[start of Data to process]

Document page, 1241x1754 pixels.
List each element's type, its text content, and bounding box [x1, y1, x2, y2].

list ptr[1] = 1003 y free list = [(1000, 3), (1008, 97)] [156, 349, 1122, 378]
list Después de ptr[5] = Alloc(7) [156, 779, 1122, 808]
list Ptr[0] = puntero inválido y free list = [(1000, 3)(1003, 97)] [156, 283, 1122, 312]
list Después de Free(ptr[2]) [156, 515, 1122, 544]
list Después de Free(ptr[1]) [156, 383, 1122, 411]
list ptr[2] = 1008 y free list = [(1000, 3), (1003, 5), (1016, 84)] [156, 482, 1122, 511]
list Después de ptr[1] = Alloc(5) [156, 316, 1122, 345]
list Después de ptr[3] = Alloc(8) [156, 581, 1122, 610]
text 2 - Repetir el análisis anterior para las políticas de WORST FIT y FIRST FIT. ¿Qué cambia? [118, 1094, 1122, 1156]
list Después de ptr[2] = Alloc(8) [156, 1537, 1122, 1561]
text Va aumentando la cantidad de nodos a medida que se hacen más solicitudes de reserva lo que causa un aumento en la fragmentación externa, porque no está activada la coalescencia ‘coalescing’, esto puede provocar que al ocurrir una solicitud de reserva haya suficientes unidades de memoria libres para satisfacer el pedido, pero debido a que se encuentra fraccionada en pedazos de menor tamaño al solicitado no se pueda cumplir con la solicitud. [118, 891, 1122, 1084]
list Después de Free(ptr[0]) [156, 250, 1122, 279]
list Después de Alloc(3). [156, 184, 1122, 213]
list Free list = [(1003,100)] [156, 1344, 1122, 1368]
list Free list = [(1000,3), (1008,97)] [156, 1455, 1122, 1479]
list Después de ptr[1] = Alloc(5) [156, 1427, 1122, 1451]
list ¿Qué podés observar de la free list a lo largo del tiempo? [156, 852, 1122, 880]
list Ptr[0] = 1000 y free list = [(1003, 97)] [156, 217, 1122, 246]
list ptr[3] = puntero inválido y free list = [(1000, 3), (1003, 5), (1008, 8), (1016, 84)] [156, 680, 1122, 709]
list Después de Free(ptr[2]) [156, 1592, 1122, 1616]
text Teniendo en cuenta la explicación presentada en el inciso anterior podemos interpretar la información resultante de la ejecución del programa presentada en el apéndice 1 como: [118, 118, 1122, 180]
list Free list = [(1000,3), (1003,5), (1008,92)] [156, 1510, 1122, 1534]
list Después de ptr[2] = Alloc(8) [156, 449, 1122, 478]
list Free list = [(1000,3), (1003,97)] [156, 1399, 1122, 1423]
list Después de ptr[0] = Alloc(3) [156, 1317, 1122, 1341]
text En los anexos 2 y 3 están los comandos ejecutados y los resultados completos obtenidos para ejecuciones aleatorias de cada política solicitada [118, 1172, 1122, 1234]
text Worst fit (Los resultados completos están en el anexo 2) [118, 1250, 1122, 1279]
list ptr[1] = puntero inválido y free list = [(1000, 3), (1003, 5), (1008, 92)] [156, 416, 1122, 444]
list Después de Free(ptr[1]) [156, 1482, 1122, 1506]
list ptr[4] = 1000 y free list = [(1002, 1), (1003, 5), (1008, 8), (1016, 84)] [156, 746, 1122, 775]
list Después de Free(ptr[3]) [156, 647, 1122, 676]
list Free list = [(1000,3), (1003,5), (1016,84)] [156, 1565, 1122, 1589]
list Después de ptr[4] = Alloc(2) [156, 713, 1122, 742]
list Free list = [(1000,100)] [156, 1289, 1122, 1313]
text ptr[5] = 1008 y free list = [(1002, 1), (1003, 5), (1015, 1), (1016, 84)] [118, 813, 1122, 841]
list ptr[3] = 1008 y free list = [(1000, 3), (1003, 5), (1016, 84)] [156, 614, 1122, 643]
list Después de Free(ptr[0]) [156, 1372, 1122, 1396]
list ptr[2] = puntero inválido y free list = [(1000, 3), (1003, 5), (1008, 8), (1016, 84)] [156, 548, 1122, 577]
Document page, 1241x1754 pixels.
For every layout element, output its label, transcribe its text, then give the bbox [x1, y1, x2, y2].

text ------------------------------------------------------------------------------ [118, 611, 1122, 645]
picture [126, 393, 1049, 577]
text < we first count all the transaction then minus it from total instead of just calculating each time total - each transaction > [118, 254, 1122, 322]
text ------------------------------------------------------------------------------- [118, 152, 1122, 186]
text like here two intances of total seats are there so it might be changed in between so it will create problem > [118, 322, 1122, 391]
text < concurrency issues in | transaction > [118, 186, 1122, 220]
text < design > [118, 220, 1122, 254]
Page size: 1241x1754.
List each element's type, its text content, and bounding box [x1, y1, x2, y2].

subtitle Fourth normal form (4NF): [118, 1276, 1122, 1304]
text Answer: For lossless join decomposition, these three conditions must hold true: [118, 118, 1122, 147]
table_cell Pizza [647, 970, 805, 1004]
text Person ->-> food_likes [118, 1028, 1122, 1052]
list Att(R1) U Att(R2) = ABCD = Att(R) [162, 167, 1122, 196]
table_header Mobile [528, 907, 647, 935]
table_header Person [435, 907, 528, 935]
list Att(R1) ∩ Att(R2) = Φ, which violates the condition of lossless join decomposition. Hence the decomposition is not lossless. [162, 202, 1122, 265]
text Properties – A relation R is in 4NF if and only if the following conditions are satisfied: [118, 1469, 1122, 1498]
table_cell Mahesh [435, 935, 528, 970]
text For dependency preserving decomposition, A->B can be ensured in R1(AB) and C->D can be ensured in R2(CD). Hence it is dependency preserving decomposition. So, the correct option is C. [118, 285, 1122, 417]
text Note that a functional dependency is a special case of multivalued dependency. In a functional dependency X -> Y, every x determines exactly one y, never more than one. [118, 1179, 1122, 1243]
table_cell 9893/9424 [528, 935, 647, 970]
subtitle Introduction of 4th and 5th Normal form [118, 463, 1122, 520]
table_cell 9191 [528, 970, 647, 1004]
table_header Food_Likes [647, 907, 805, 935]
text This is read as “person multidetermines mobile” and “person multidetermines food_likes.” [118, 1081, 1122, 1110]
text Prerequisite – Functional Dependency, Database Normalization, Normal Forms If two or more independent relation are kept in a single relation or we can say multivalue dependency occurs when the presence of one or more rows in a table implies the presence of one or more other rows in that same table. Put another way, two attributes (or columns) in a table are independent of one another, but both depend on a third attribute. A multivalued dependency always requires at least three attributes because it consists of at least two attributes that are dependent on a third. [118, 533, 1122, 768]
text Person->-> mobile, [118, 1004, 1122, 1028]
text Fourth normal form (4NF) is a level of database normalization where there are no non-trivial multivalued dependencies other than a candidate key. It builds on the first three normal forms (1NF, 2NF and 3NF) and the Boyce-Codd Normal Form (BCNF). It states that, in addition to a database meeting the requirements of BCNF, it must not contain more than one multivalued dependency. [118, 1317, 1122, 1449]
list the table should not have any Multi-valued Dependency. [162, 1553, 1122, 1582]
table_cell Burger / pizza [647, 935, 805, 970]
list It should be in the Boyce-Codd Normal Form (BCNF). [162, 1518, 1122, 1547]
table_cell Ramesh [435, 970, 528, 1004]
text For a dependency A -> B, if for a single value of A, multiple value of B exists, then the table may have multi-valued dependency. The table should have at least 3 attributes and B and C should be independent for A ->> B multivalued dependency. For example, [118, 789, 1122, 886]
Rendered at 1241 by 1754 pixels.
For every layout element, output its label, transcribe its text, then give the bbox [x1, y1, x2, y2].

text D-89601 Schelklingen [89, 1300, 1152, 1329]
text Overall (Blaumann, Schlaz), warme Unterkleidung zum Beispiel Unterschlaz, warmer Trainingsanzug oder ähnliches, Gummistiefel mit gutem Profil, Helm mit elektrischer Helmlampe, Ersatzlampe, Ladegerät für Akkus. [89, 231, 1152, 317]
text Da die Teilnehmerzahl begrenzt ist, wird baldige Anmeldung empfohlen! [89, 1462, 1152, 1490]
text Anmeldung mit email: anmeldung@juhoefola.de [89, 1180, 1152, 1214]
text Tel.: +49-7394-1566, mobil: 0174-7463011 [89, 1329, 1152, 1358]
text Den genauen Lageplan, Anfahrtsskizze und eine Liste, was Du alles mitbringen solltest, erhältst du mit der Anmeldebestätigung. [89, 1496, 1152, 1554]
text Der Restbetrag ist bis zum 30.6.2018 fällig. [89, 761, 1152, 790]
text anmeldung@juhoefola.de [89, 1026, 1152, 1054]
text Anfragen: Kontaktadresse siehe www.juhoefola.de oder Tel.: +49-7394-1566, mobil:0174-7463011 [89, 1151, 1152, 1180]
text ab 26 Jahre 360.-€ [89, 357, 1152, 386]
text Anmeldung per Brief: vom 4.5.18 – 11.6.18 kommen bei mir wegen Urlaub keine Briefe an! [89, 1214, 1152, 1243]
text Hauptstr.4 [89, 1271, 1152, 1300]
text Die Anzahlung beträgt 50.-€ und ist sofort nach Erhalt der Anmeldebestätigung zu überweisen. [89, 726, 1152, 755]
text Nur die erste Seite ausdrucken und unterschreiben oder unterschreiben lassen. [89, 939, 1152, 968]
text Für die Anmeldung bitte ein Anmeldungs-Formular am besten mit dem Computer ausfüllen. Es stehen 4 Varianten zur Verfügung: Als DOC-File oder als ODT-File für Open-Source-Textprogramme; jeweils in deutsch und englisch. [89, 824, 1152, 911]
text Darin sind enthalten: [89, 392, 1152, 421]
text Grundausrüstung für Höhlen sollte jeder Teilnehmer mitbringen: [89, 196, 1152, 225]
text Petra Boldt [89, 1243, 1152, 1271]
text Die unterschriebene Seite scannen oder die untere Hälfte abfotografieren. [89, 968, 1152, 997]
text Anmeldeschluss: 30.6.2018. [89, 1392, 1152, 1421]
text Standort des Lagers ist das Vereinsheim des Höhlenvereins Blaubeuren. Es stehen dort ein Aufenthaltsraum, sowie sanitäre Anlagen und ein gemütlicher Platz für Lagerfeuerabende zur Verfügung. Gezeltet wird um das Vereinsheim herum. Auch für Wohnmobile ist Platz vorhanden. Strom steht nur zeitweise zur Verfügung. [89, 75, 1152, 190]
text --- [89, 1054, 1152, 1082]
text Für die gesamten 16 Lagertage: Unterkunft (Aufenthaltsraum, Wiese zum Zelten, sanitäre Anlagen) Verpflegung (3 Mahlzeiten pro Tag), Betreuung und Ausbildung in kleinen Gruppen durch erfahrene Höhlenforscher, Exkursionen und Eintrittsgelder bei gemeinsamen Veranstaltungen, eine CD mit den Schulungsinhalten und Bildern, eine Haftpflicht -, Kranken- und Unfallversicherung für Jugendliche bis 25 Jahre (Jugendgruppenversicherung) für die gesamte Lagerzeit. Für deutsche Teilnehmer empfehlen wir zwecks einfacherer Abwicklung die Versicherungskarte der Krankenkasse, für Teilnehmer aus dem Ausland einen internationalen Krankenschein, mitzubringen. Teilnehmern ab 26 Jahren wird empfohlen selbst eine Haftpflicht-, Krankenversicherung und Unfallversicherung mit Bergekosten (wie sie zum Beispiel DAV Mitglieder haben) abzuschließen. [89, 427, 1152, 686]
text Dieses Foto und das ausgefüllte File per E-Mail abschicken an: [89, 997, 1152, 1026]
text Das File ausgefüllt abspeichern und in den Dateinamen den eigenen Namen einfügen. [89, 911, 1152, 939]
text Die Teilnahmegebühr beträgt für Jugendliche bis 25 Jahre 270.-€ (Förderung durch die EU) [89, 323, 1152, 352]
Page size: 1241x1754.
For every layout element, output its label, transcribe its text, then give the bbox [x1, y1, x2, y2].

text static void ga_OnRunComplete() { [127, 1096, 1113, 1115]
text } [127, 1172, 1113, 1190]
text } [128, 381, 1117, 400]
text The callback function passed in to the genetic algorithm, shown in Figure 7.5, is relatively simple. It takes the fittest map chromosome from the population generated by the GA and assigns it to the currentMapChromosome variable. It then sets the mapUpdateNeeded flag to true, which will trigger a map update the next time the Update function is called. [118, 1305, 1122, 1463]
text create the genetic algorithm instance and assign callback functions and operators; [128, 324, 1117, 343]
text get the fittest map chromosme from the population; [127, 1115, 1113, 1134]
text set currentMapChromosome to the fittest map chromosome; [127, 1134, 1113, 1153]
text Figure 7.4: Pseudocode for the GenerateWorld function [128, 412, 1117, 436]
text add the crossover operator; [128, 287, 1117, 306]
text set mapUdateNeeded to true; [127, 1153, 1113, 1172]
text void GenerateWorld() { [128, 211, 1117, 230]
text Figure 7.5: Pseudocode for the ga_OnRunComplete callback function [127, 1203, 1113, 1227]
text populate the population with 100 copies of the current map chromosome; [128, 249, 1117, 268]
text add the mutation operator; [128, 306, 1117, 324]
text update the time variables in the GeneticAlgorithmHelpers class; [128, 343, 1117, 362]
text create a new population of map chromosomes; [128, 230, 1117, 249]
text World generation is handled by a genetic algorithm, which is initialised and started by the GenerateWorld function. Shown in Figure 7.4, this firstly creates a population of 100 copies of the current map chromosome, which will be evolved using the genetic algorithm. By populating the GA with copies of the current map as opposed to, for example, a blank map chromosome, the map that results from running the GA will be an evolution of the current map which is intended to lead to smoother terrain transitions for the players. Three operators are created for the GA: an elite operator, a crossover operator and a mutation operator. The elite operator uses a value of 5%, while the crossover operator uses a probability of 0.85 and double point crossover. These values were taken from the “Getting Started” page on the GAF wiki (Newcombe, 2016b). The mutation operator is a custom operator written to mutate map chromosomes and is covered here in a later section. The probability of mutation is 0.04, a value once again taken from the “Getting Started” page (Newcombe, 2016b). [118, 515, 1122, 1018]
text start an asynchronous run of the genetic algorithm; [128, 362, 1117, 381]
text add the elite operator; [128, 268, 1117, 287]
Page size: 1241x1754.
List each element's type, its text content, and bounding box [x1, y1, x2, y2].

[end of Data to process]

> Directions for this task
Repeat the items word for word, starting at the line that contains "611, 1122, 645]" and ending at the line that contains "text < we first".

> The answer
text ------------------------------------------------------------------------------ [118, 611, 1122, 645]
picture [126, 393, 1049, 577]
text < we first count all the transaction then minus it from total instead of just calculating each time total - each transaction > [118, 254, 1122, 322]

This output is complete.